The downing of Malaysia flight MH17 in Ukraine has catapulted the confrontation between Russia and the West into a new level of acrimony. A devastating war of economic sanctions and subsequent reprisals between Russia and the West can no longer be ruled out says Professor Stefan Hedlund, Research Director at the Centre of Russian and Eurasian Studies, Uppsala University, Sweden.
‘Much depends on how Russian President Vladimir Putin evaluates his options, if this is to be avoided,’ says Professor Hedlund. ‘He could simply disown the separatists, and cooperate with Ukrainian authorities to make sure that no more weapons, or insurgents, cross the porous border. This would allow the Ukrainian armed forces to burn out the rebellion.’
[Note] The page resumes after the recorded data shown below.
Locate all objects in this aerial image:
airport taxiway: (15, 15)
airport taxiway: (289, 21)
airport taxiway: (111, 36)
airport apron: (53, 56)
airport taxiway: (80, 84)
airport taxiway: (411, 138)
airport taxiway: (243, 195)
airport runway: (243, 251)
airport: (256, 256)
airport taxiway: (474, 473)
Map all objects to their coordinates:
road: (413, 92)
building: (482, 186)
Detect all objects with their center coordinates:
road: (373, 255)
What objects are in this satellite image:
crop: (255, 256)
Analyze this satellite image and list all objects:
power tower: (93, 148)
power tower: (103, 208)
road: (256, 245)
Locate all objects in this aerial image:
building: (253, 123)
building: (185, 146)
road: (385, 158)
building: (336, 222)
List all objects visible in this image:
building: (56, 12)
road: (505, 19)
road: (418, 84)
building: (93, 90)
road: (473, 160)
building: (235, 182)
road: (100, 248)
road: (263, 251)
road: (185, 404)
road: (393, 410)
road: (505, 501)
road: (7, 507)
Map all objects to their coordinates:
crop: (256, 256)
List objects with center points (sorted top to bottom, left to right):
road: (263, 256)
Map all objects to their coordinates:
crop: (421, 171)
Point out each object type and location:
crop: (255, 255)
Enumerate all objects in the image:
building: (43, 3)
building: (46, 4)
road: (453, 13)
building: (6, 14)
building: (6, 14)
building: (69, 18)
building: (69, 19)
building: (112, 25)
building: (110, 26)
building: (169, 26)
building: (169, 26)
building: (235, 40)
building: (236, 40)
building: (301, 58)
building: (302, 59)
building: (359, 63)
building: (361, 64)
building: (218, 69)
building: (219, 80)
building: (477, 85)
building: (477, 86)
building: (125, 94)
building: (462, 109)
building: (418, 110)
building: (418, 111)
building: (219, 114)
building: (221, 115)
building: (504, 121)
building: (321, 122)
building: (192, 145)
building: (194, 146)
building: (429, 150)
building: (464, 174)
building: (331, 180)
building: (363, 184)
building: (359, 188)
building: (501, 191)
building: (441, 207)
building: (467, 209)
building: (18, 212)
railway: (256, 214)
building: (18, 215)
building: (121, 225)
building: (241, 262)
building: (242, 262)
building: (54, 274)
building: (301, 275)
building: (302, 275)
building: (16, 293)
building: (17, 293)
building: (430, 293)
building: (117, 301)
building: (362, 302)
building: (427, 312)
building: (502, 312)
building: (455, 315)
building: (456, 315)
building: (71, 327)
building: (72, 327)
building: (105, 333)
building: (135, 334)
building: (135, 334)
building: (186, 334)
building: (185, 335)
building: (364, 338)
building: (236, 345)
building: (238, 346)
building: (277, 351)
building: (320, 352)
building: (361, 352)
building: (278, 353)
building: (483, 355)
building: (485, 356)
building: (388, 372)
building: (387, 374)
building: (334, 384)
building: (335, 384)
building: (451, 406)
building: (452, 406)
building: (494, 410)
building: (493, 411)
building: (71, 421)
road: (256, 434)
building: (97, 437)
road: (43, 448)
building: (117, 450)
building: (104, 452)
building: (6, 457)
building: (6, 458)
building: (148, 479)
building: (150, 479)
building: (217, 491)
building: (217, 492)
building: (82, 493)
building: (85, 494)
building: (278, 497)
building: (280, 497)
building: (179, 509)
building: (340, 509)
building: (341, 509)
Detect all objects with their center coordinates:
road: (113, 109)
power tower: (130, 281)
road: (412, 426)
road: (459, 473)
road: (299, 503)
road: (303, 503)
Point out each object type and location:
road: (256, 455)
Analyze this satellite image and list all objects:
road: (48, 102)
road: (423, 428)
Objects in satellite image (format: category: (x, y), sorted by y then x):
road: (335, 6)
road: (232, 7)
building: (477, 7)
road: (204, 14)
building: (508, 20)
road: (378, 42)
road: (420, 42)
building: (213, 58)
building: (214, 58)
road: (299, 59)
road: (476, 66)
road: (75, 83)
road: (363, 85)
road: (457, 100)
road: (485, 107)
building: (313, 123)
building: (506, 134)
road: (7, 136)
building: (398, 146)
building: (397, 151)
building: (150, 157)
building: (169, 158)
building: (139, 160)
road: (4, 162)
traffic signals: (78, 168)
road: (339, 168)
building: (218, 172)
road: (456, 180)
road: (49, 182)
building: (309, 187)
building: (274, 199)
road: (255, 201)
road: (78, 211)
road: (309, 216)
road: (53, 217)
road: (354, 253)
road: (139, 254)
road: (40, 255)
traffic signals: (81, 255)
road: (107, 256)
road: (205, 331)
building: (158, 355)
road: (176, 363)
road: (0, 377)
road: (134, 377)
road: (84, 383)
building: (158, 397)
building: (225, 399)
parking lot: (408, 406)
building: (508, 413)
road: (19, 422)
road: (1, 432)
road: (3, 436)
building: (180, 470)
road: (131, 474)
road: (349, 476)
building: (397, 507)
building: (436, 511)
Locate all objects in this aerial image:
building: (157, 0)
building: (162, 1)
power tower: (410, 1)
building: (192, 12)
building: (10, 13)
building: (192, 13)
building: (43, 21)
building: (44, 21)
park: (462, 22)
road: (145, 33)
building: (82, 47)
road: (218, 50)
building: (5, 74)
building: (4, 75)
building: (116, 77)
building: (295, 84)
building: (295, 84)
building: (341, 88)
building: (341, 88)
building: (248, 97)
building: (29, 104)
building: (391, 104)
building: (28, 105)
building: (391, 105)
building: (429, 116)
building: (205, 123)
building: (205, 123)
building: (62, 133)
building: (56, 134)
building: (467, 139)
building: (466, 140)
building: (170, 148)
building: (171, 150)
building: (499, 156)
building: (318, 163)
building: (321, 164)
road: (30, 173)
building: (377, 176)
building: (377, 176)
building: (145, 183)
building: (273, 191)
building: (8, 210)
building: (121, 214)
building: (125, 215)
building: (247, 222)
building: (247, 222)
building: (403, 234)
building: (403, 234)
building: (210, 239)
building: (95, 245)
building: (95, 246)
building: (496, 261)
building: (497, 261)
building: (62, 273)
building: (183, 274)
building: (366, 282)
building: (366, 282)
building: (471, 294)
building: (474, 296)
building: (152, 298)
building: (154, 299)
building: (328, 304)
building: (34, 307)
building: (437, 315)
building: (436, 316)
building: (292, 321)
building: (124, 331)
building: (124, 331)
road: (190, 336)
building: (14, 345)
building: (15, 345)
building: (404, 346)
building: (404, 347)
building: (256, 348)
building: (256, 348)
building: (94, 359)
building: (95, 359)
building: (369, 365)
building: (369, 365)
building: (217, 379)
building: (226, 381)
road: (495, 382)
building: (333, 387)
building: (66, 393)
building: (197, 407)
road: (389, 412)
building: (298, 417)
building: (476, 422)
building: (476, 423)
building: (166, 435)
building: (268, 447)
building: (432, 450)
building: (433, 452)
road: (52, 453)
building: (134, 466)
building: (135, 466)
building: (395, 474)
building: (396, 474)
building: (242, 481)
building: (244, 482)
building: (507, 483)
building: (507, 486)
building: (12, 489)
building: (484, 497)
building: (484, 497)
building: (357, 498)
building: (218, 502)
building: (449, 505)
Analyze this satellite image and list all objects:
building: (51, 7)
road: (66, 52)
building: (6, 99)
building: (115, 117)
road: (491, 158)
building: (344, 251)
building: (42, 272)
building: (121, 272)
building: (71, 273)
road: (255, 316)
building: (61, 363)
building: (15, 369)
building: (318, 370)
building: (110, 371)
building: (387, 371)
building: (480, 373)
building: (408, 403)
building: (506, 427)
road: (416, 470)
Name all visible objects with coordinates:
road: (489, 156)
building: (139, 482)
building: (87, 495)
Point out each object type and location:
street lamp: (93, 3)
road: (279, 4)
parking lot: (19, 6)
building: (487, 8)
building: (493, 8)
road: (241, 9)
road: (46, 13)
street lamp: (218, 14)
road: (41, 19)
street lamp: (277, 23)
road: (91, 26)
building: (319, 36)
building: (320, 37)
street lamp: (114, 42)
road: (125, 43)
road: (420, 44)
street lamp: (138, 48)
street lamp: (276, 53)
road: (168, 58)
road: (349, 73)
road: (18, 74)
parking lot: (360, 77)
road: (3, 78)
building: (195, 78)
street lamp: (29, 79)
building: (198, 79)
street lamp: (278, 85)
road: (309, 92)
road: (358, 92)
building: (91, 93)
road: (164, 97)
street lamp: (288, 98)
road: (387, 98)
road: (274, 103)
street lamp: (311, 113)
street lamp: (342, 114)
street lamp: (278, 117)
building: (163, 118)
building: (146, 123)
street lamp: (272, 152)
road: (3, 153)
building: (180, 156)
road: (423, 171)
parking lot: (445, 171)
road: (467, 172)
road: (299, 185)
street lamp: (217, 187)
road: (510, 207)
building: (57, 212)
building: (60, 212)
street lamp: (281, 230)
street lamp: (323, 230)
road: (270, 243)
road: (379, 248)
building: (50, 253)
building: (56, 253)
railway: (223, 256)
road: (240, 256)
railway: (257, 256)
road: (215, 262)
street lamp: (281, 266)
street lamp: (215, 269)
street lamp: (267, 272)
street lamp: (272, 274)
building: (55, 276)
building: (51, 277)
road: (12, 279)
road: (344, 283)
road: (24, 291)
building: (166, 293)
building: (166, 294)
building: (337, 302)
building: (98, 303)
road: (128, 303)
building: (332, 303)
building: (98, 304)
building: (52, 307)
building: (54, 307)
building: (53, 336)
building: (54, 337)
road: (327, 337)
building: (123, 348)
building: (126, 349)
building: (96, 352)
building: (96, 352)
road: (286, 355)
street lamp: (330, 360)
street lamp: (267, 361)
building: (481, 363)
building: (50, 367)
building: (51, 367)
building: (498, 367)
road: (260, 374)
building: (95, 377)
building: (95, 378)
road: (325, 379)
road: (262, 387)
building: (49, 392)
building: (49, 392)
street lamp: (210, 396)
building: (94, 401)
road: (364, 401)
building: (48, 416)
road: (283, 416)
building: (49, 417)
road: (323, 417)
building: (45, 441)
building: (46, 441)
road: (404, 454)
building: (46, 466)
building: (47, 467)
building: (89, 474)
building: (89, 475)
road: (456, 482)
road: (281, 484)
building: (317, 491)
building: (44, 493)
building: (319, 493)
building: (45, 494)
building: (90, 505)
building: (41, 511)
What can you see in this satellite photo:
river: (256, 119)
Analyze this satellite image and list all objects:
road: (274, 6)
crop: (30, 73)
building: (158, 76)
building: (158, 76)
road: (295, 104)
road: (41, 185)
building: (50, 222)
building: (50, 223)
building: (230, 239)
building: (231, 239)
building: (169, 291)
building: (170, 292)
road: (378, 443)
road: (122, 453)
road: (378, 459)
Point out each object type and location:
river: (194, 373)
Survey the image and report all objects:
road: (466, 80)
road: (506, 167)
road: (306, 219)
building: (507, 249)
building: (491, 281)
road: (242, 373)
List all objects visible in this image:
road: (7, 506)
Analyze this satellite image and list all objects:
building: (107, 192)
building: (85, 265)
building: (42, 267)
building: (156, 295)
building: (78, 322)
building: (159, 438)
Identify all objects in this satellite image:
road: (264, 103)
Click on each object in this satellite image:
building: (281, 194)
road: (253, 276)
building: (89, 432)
‘The alternative option is to sit tight, to stonewall any and all accusations of complicity while maintaining, or even stepping up, clandestine support for the rebels,’ he says. ‘And based on what we have experienced to date of Mr Putin’s sensitivity to not being shown proper respect, it seems hard to believe that he would be ready to face the humiliation involved in going back on his own fiery rhetoric.’
Professor Hedlund believes that, given that so much now hinges on the perceptions of one man and a narrow circle of like-minded confidantes, it seems imperative to try to understand what the situation may look like from the Russian side.
‘What if it was all about Crimea and no more?’ he asks. ‘What if the land grab in March 2014 was intended to stave off the risk of Nato eventually taking over Russia’s naval base at Sevastopol on the Black Sea which would effectively lock Russia out of the Mediterranean?’
‘If the Kremlin had only its own defensive security in mind, and no further designs on breaking or conquering Ukraine, then it is easier to understand the mounting anger it has shown against the West.’
If it had all stopped at Crimea, the West would have been content to let the crisis slide into oblivion and to re-engage with Russia, as happened in the aftermath of the Russo-Georgian war in 2008.
‘But the downing of flight MH17 has suddenly and brutally foreclosed this option. The West’s outpouring of anger against Mr Putin is such that it will no longer be possible to turn a blind eye.’